◆ **Task instructions**
Some of the lines below need repeating. Reproduce exactly those between the lines holding "[291,256,364,269] seconds. ->" and "[213,689,243,702] add ->", inclusive.

◆ **Entries shown**
============
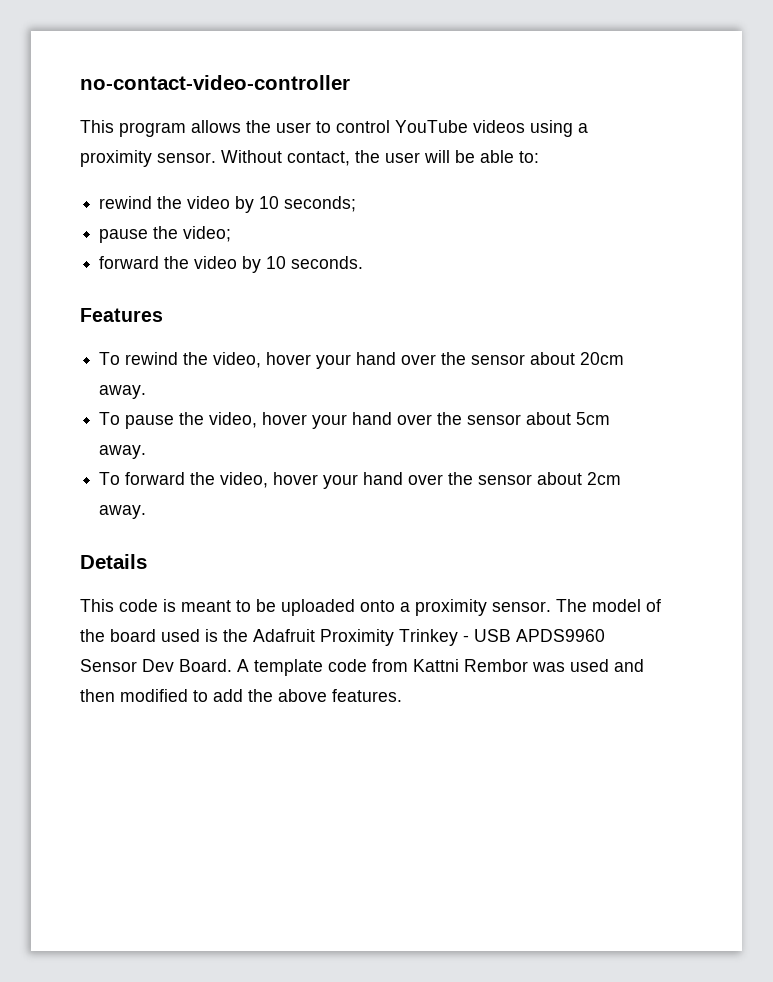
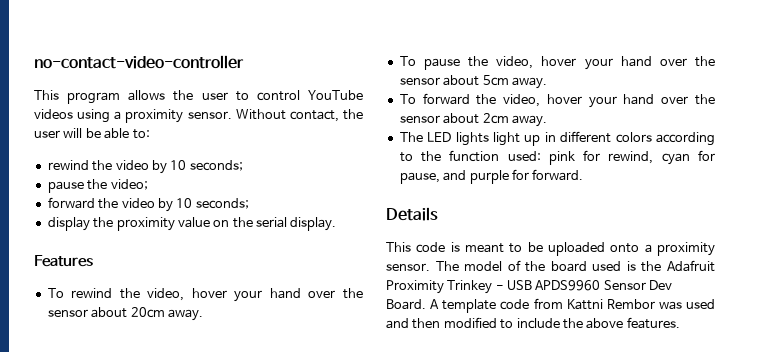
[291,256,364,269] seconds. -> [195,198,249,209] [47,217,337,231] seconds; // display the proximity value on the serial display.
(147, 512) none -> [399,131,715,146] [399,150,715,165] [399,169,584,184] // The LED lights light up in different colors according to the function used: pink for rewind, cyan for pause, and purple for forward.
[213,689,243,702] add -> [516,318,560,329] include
============
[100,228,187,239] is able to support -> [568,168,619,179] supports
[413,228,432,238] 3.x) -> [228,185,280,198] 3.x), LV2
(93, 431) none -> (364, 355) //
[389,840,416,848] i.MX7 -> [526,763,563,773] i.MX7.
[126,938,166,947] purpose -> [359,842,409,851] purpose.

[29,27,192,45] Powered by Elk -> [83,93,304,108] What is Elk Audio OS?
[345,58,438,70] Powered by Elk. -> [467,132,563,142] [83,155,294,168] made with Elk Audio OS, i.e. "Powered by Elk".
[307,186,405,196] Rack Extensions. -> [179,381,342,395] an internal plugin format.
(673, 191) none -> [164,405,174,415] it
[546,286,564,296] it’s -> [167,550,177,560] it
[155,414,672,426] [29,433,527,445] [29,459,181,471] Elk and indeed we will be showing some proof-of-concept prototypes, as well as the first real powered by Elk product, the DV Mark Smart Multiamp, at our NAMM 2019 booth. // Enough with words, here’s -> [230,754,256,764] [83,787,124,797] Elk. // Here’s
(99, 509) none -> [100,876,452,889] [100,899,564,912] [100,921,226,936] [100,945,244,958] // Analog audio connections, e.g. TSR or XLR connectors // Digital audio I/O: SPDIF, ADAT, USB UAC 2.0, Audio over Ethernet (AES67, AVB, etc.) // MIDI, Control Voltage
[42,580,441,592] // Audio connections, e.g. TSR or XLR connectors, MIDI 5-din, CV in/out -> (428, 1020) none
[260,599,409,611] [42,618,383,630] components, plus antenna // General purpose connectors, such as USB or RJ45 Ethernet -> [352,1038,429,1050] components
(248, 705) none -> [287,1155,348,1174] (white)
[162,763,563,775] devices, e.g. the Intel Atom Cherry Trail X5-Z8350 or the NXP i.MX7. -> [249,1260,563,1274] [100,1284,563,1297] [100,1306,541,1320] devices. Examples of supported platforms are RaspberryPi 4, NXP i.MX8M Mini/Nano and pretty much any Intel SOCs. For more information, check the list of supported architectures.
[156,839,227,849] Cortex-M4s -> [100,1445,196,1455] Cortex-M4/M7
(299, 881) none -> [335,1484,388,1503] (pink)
============
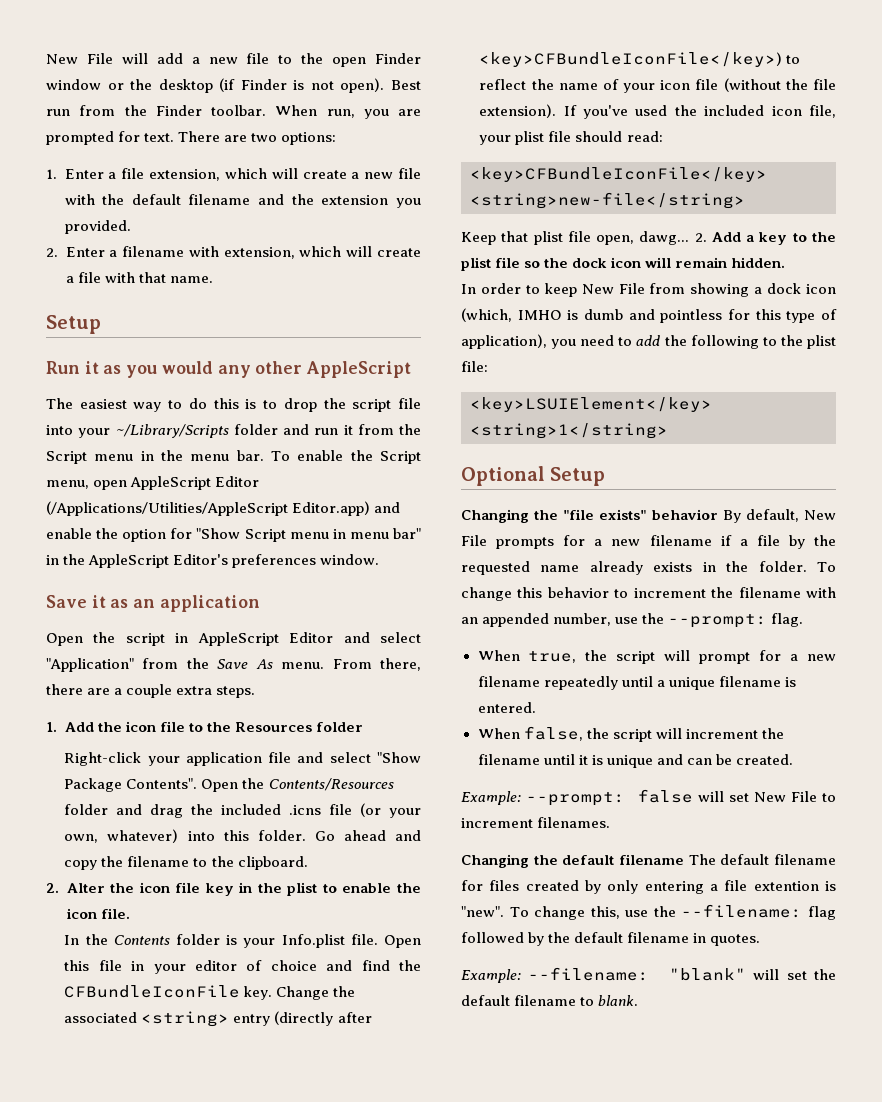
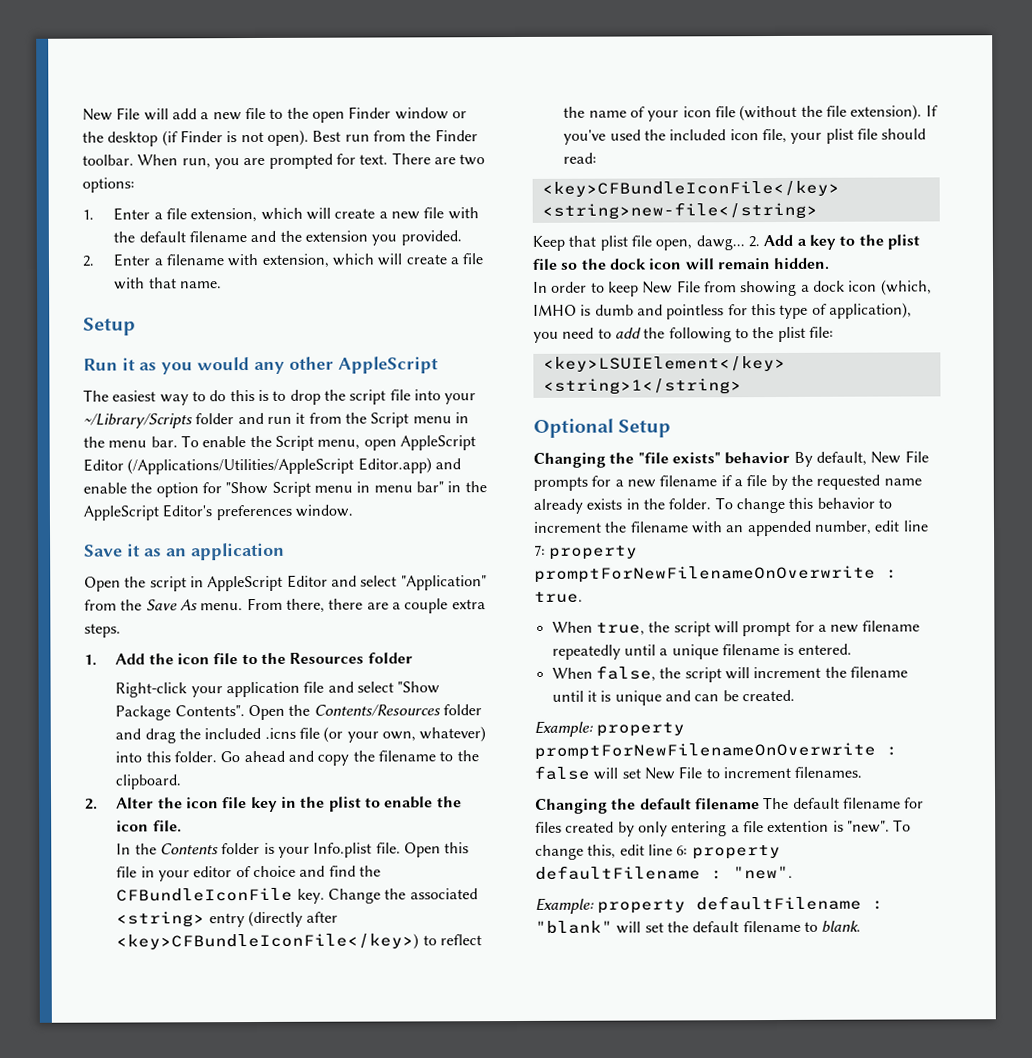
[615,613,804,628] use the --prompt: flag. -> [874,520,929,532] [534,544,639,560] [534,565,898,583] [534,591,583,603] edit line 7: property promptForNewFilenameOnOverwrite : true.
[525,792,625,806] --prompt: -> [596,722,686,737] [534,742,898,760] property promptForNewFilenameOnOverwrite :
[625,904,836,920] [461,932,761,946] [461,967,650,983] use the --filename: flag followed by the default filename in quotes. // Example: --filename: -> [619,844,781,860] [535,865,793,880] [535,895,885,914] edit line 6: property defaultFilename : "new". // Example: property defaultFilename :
============
◆ **The completed task**
[291,256,364,269] seconds. -> [195,198,249,209] [47,217,337,231] seconds; // display the proximity value on the serial display.
(147, 512) none -> [399,131,715,146] [399,150,715,165] [399,169,584,184] // The LED lights light up in different colors according to the function used: pink for rewind, cyan for pause, and purple for forward.
[213,689,243,702] add -> [516,318,560,329] include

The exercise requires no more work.